Relational care. Stakeholders across clinical, regulatory, and patient communities point to “care work” (communication, consent, empathy, culture) as integral to quality, even where narrow perception tasks can be automated. The middle-ground view emerging from qualitative studies is to automate some tasks, and preserve distinctly human functions that hinge on context, meaning, and trust.
Liability and accountability. Today, moral and legal responsibility sits largely with individual clinicians. As Rodman put it, the mechanisms to shift or share liability is absent, both providers and companies face distorted incentives, cooling investment and pushing risk to the bedside. Emerging discussions of LLM accountability likewise find that clinicians are currently treated as final decision-makers, even when relying on AI recommendations. Until regulatory and insurance frameworks mature, humans remain the accountable “last mile.”
What actually works to address deskilling?
Evidence points away from slogans and toward workflow and training design. Several practical levers recur across studies and early guidelines:
Structured “AI-off” practice to maintain baseline skill. Periodic sessions, simulations, and credentialing that require unaided performance preserve search patterns and stamina. Endoscopy teams and academic centers are piloting simulation blocks and deliberate “AI-off” rotations. In colonoscopy, prospective crossover trials and behavioral studies to refine such guardrails are explicitly called for.

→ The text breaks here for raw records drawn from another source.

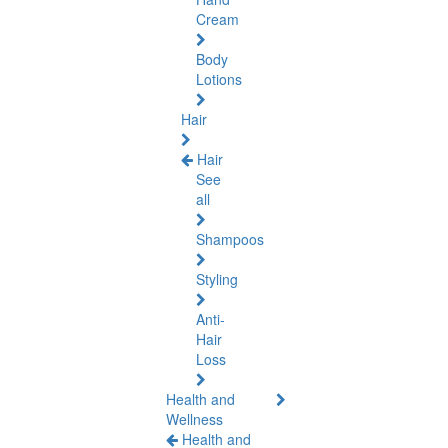
Cream
Body
Lotions
Hair
Hair
See
all
Shampoos
Styling
Anti-
Hair
Loss
Health and
Wellness
Health and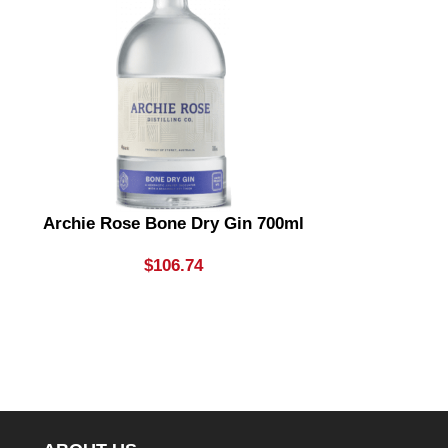
Archie Rose Bone Dry Gin 700ml
Archie R
Sunrise
$
106.74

Cognitive forcing strategies and explainable interfaces. Training clinicians to question model outputs on pre-specified error-prone cases (e.g. flat serrated lesions) and interfaces that guide attention (rather than merely overlaying boxes) reduce over-reliance.

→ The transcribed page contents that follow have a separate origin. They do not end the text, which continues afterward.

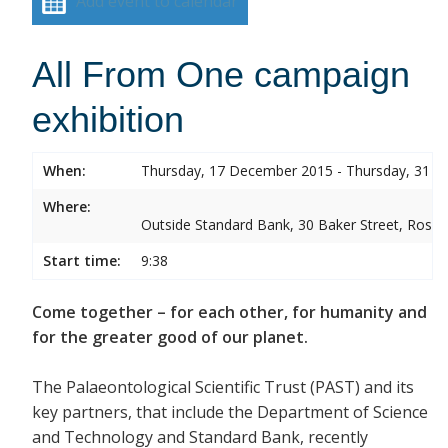
Add event to calendar
All From One campaign
exhibition
When:
Thursday, 17 December 2015 - Thursday, 31 
Where:
Outside Standard Bank, 30 Baker Street, Rose
Start time:
9:38
Come together – for each other, for humanity and
for the greater good of our planet.
The Palaeontological Scientific Trust (PAST) and its
key partners, that include the Department of Science
and Technology and Standard Bank, recently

Human-on-the-loop role clarity. Let automation handle the repeatable, high-volume micro-tasks (e.g., pre-screening images, flagging candidates). Keep clinicians responsible for escalation decisions, informed consent, and patient communication. Experiment with the hand-off order –AI-first vs human-first
Quality metrics that watch the human. In endoscopy, tracking unaided ADR, not solely AI-on performance, will reveal capability drift. More generally, maintain “dual KPIs”: the system-level metric and a human-capability sentinel that is periodically measured without assistance.

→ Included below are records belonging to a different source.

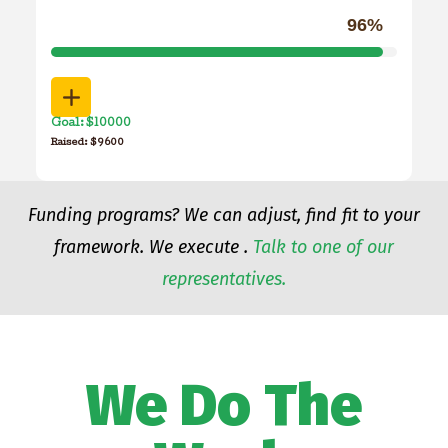
96%
Goal: $10000
Raised: $9600
Funding programs? We can adjust, find fit to your
framework. We execute .
Talk to one of our
representatives.
We Do The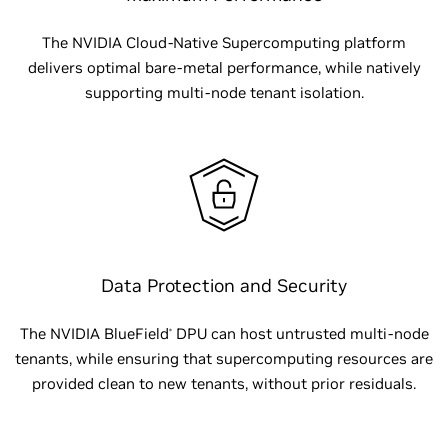
The NVIDIA Cloud-Native Supercomputing platform
delivers optimal bare-metal performance, while natively
supporting multi-node tenant isolation.
Data Protection and Security
The NVIDIA BlueField
DPU can host untrusted multi-node
®
tenants, while ensuring that supercomputing resources are
provided clean to new tenants, without prior residuals.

Education that treats AI as a co-resident, not an oracle. Early evidence with radiology residents shows that pairing training with transparent feedback can both raise agreement and build resilience to model failure – an antidote to “never-skilling.” Curricula should include failure mode libraries and calibration exercises.
Risk management beyond the department. Contracts and system governance should explicitly allocate liability across vendor, hospital, and clinician; audit trails should capture who saw what and when; and reimbursement models must recognize supervision time and exception handling. As long as liability sits squarely with individuals, adoption will either be timid or brittle.
So are we too apprehensive, or is this time different?
This time, deskilling is different. Unlike earlier technologies that sharpened vision, deepened understanding, and ultimately built new, often more advanced skills, AI invites the offloading of cognition and judgment in exchange for speed and apparent precision. The offer is tempting on many levels, yet it leaves an open question: what comes next, and which roles remain for humans? “Human-in-the-loop” frameworks assign oversight, but this works only when the overseer can still perform the task unaided. Taking into consideration that, in many domains, AI learns faster than people, this demands ever more creativity to keep practitioners at parity with the trainee.
We are not at the point of unleashing systems without restraint for many reasons, from the unwillingness to lose the driver’s seat to the fact that AI is still too unreliable. So designs need guardrails that preserve human capability through continuous training, even at the cost of slower visible progress.